Bike Story (Manhattan Again II)

Update of today’s stage of the Tour de France, from the Times told of an amazing stage.  When you see a 6% grade the natural impulse is to walk your bike: today’s winner Gerdemann has heart.

The first attack came at the base of the climb of the Colombiere Pass, a 10-mile climb that gains 3,500 feet in altitude and is ranked in the highest of four categories in steepness and length.

Only three other riders were able to stay with Gerdemann, and two of those soon fell away. Then, about a mile from the top — the steepest part of the climb, where the road slopes upward at a grade of 10 percent — Gerdemann attacked and rode away from Landaluze, his sole remaining opponent.

Jheesh, what a rider.  I don’t think Kiko will be quite that strong.

7/14/2007 7:22 AM

We took the kids to the dentist and I postponed part 2 of my root canal yesterday.

I got the new (used) phone off of the internet, but without a paper copy of the instruction manual it is a bit of a bear. I lost the numbers on my sim chip somewhere along the line and I’m trying to reconstruct my phone book.
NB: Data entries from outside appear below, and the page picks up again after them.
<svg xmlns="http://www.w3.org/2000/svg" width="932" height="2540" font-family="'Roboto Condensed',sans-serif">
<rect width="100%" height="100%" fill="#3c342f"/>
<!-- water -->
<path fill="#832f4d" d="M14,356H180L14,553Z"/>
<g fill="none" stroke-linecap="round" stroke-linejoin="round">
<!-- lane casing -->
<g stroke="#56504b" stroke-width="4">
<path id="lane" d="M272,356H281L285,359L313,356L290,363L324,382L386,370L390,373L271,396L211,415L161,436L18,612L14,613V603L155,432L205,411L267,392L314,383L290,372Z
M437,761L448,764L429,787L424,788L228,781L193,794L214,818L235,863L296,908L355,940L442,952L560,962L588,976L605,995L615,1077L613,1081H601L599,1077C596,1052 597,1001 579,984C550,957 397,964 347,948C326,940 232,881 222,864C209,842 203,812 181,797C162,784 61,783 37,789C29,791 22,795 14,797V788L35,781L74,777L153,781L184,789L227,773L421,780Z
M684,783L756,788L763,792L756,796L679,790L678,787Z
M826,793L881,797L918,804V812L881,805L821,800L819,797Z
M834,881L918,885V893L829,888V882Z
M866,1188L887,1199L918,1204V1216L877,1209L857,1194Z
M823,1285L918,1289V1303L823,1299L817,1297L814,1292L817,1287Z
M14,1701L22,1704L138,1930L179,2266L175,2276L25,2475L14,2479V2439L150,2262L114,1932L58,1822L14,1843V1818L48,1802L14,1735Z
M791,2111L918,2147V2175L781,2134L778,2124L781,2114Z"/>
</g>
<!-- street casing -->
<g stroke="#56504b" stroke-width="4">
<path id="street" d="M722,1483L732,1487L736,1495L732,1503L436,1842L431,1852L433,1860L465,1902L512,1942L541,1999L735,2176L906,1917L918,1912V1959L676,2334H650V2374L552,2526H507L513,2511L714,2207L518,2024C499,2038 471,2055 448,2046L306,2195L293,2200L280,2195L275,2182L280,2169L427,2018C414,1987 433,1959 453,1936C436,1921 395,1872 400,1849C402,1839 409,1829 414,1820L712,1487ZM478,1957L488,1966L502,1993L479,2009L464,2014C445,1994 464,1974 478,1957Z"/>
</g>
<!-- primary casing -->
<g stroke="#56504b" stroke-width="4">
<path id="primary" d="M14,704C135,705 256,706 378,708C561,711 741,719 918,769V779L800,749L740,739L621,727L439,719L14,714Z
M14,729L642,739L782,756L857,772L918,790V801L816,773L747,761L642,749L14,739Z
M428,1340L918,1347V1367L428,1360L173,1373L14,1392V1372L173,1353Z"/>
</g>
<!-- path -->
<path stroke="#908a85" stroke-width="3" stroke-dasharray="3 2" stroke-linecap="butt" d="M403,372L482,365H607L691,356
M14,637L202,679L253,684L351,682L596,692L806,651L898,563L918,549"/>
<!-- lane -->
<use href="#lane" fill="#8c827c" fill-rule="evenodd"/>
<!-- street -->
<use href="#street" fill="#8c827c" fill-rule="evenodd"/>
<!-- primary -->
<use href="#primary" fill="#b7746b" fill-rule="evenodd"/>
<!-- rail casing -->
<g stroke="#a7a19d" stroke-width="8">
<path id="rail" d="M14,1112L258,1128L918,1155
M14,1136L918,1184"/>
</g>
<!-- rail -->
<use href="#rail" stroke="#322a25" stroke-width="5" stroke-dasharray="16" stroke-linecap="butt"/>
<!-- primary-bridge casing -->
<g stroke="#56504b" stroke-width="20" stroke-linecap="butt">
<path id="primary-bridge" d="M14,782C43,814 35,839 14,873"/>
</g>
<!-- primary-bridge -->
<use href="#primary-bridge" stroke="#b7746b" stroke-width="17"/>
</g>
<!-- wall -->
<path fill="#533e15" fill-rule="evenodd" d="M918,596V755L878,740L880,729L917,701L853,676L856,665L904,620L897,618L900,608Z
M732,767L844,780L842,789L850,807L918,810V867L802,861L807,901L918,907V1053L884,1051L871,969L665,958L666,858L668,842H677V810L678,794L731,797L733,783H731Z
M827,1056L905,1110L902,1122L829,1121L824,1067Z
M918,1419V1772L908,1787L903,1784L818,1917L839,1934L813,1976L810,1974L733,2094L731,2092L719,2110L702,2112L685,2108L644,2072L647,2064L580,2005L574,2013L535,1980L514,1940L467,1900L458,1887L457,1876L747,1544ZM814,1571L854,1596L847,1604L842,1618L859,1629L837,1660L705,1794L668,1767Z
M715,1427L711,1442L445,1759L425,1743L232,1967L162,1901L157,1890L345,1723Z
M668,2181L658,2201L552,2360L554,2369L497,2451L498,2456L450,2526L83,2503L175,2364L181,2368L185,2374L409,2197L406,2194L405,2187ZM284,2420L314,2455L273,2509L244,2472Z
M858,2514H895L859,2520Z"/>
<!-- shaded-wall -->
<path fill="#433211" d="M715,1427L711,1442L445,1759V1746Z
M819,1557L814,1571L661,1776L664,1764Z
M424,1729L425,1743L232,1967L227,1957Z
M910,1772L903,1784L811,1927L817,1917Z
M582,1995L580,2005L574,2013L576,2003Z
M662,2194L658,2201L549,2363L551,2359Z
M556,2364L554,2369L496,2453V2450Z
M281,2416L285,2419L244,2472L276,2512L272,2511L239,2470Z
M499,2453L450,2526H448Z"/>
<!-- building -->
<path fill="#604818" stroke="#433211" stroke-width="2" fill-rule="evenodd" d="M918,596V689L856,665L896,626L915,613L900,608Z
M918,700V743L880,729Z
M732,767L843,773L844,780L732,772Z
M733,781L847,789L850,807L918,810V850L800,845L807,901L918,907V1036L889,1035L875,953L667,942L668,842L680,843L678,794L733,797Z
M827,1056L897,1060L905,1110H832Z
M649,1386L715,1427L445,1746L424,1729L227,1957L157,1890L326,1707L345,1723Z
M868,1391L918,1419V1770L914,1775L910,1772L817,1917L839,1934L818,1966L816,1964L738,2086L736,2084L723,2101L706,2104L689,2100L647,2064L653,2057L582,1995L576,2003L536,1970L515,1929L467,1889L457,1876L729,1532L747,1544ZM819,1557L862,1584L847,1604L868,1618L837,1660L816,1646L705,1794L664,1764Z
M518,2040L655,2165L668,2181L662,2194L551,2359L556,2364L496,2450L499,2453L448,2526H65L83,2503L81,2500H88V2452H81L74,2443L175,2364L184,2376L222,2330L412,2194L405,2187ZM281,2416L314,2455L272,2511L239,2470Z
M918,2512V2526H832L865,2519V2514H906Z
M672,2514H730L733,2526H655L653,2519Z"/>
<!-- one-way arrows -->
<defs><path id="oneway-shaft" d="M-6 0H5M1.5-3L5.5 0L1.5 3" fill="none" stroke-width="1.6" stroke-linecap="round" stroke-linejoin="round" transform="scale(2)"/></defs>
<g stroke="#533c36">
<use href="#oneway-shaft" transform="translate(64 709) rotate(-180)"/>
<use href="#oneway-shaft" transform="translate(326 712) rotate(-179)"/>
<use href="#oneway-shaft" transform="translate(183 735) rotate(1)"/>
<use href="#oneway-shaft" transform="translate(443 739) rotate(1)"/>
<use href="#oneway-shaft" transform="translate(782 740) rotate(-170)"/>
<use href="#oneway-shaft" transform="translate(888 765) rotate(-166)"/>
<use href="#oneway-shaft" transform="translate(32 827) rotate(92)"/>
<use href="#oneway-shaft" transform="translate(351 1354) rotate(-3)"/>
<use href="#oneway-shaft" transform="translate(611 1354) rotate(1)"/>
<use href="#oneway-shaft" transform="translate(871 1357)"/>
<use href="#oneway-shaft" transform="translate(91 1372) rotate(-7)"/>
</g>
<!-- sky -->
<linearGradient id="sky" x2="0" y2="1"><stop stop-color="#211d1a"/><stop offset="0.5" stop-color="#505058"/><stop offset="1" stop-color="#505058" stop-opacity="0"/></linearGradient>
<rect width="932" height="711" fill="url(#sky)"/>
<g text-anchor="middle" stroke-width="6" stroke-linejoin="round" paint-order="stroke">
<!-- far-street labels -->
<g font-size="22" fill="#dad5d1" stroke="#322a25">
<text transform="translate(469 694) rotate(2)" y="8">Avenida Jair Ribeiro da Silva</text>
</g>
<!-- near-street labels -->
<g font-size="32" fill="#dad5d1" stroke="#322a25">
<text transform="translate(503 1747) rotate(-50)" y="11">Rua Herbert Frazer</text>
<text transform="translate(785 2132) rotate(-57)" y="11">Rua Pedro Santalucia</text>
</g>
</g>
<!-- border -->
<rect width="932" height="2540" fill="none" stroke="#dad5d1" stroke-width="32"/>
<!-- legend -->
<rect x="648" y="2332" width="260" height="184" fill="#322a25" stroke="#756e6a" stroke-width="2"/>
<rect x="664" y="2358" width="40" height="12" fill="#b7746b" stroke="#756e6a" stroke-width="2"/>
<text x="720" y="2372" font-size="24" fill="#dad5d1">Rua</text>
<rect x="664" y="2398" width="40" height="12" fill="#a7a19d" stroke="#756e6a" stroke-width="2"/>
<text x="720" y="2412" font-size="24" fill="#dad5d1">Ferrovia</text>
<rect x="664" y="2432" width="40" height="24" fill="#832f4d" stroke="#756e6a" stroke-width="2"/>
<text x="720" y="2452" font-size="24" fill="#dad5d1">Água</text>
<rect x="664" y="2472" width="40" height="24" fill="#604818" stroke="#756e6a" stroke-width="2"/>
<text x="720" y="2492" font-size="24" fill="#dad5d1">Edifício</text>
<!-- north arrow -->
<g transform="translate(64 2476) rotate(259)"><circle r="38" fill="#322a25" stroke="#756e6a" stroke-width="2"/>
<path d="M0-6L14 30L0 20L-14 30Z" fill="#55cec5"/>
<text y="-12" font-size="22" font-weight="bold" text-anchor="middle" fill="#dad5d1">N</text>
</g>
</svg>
GRRR.

Couldn’t wake early this morning, and I got up and just added numbers to my new used phone.

I did not grade any papers, and now the kids are starting to wake.

I got another positive feedback on Kiko’s story, so I’ll have to add more:

delivery bike

 

It wasn’t saving the two dollar fare that had Kiko so jacked, it wasn’t the ride from Jamaica, it wasn’t being outside in New York for over an hour before dawn, it wasn’t even having made it on time (which was in question as he came over the bridge): it was that he had fallen in love with cycling. He had know for a while that he liked riding his bike in any weather more than he liked cutting watermelon neatly or restocking the “hot salad bar” (which were the only jobs they left him because he was out so much).

The hour he had spent this morning, and the hour and a half last night, where he rode as hard as he could, where he pushed up against his limits had reminded him that he was alive. Spinning through fatigue and fighting the clock to get to the deli on time were clear moments, where life got simple: the next crank, the next block, the next light. If he had it in him, the push, the fire, “el deseo,” he could move beyond the man on the bike, the delivery Mexican, el burro: la alma pura.

Cycling was like having a mistress here in New York that would replace his missing family back home. Not a mistress with too many demands and brown roots like so many found at the cantinas on Saturday nights. He didn’t need to wear a big hat and cowboy boots with a matching belt to signify his vaquero roots to impress her. It wasn’t a woman whose kids you’d have to wake before dawn to avoid for the first six weeks and then have to bribe from then on. She was the kind that would take all that you had, ask for more, push you to fight for her honor, wear you down like the soles of cheap shoes, and reach into you and find the last bit you were saving, but always leave you better than when she found you. She didn’t ask for any money yet, though she would become a hard and greedy mistress, but by then he’d have a pimp who would pay his bail.